__Required tasks__.
1. According to the rare earth research summary, how many core industry partners has the proposal engaged?
2. Write the next part of the rare earth research summary, picking up after its final sentence.

━━━━━ Provided text

The work programme has two strands. The first centres on conventional deposits, which comprise all of the REE mines outside China and the majority of active exploration and development projects. The aim is to make a step change in the understanding of the mobility of REE in these natural deposits via mineralogical analysis, experiments and computational simulation. Then, based on this research, the aim is to optimise the most relevant extraction methods. The second strand looks to the future to develop a sustainable new method of REE extraction. The focus will be the ion adsorption deposits, which could be exploited with the lowest environmental impact of any of the main ore types using a well-controlled in-situ leaching operation.

Impact will be immediate through our industry partners engaged in REE exploration and development projects, who will gain improved deposit models and better and more efficient, and therefore more environmentally friendly, extraction techniques. There will be wider benefits for researchers in other international teams and companies as we publish our results. Security of REE supply is a major international issue and the challenges tackled in this research will be relevant to practically all REE deposits. Despite the UK not having world class REE deposits itself, the economy is reliant on REE (e.g. the functional materials and devices industry is worth ~£3 Bn p.a.) and therefore the UK must lead research into the extraction process. Manufacturers who use REE will also benefit from the research by receiving up to date information on prospects for future Nd and HREE supply. This will help plan their longer term product development, as well as shorter term purchasing strategy. Likewise, the results will be useful to inform national and European level policy and to interest, entertain and educate the wider community about the natural characters and importance of the REE.

Potential Impact:
SoS RARE research will have an immediate economic impact by improving the prospects for the security of supply of neodymium (Nd) and the key heavy rare earth elements (HREE). The proposal has engaged six core industry partners involved in the exploration and development of new REE mines who will benefit immediately by introduction of our new exploration models and improved techniques for mineral extraction. Processing of REE raw materials is currently a major bottle neck in the value chain, and development of better methods will have an immediate impact on REE supply concerns. This will make projects more economically viable and environmentally friendly, helping to ensure a more stable supply. The four consultant company partners will gain key expertise and experience in exploration and processing which they will spread out into the wider REE mining and processing industries.

The unstable supply and cost of REE remains a major issue for manufacturers that make up a substantial part of the UK economy. A more secure supply chain will allow these manufacturers to better plan their short and long term product development. The research team will provide information on primary supplies, the likely development of future mines and how the supply chain will develop.

━━━━━━━━━━
━━━━━ Provided data

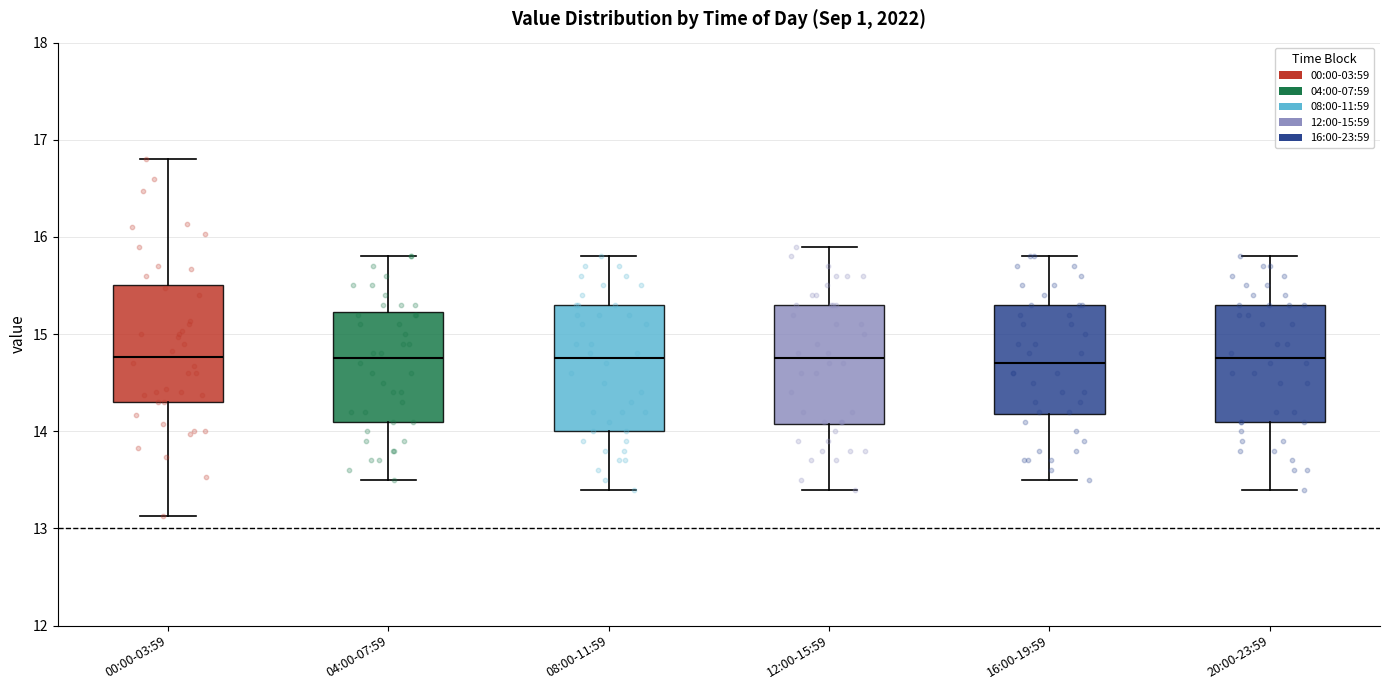

Reading left to right, read every box against the y-axis: the position of its median line, the range the box covers, and the ends of its whiskers. The values are not printed on the chart, so give them approximately, as read against the axis.

00:00-03:59: median 14.8, box 14.3 to 15.5, whiskers 13.1 to 16.8
04:00-07:59: median 14.8, box 14.1 to 15.2, whiskers 13.5 to 15.8
08:00-11:59: median 14.8, box 14.0 to 15.3, whiskers 13.4 to 15.8
12:00-15:59: median 14.8, box 14.1 to 15.3, whiskers 13.4 to 15.9
16:00-19:59: median 14.7, box 14.2 to 15.3, whiskers 13.5 to 15.8
20:00-23:59: median 14.8, box 14.1 to 15.3, whiskers 13.4 to 15.8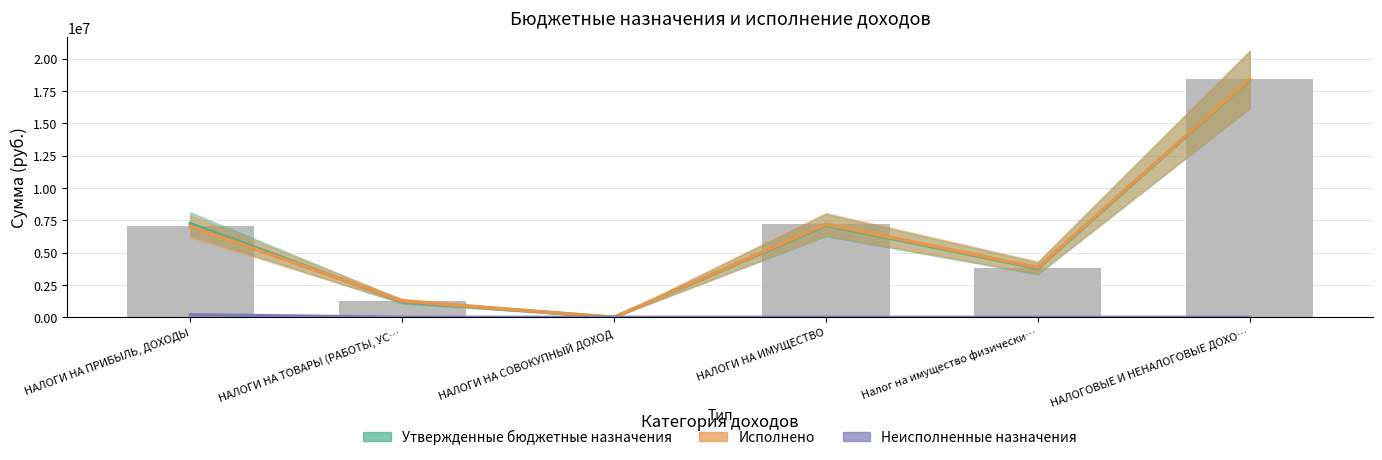

List the labels in order of Исполнено value, largest first.

НАЛОГОВЫЕ И НЕНАЛОГОВЫЕ ДОХО…, НАЛОГИ НА ИМУЩЕСТВО, НАЛОГИ НА ПРИБЫЛЬ, ДОХОДЫ, Налог на имущество физически…, НАЛОГИ НА ТОВАРЫ (РАБОТЫ, УС…, НАЛОГИ НА СОВОКУПНЫЙ ДОХОД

━━━━━━━━━━

__Exercise results__.
1. Six.

2.
REE supply is a global concern. The project will have a global reach, through the industry partners involved (based in and working in the UK, Greenland, Malawi, Namibia, Spain, Canada and Australia), the core research collaborators in Germany, USA, Canada, Brazil and South Africa and wider international network links to Japan, France, and Madagascar. Diversity of supply is the key. This research proposal will place the UK as a centre in REE expertise and at the forefront of critical metals development.

The critical metals issue is requiring changes in UK Government and European Union policy, including increased support for research ion primary supplies, recycling of existing metal stocks and substitution. The impact of this research on the prospects for low environmental impact extraction of REE, diversity/security of supply and responsible sourcing will be directly relevant to future policy. The 'race' to engineer REE out of new technologies will be unnecessary and many new applications could be explored. Therefore major impact will occur at the policy level as the research guides the decision making in research funding and legislation for REE.

Few people had even heard of 'rare earths' until the issue of China restricting supply reached the news headlines in 2010, yet this family of elements are ubiquitous in digital and green technologies, from the slimmest mobile phones to giant wind turbines. We will exploit the realisation among the general public of the importance of REE towards their modern high technology life-style and demonstrate the importance of REE chemistry and geology. The REE are extremely interesting and ideal for creative and educational outputs to entertain and inform wider non-technical audiences. Encouraging the public, including school students, to learn more about REE in nature is a key part of our outreach programme.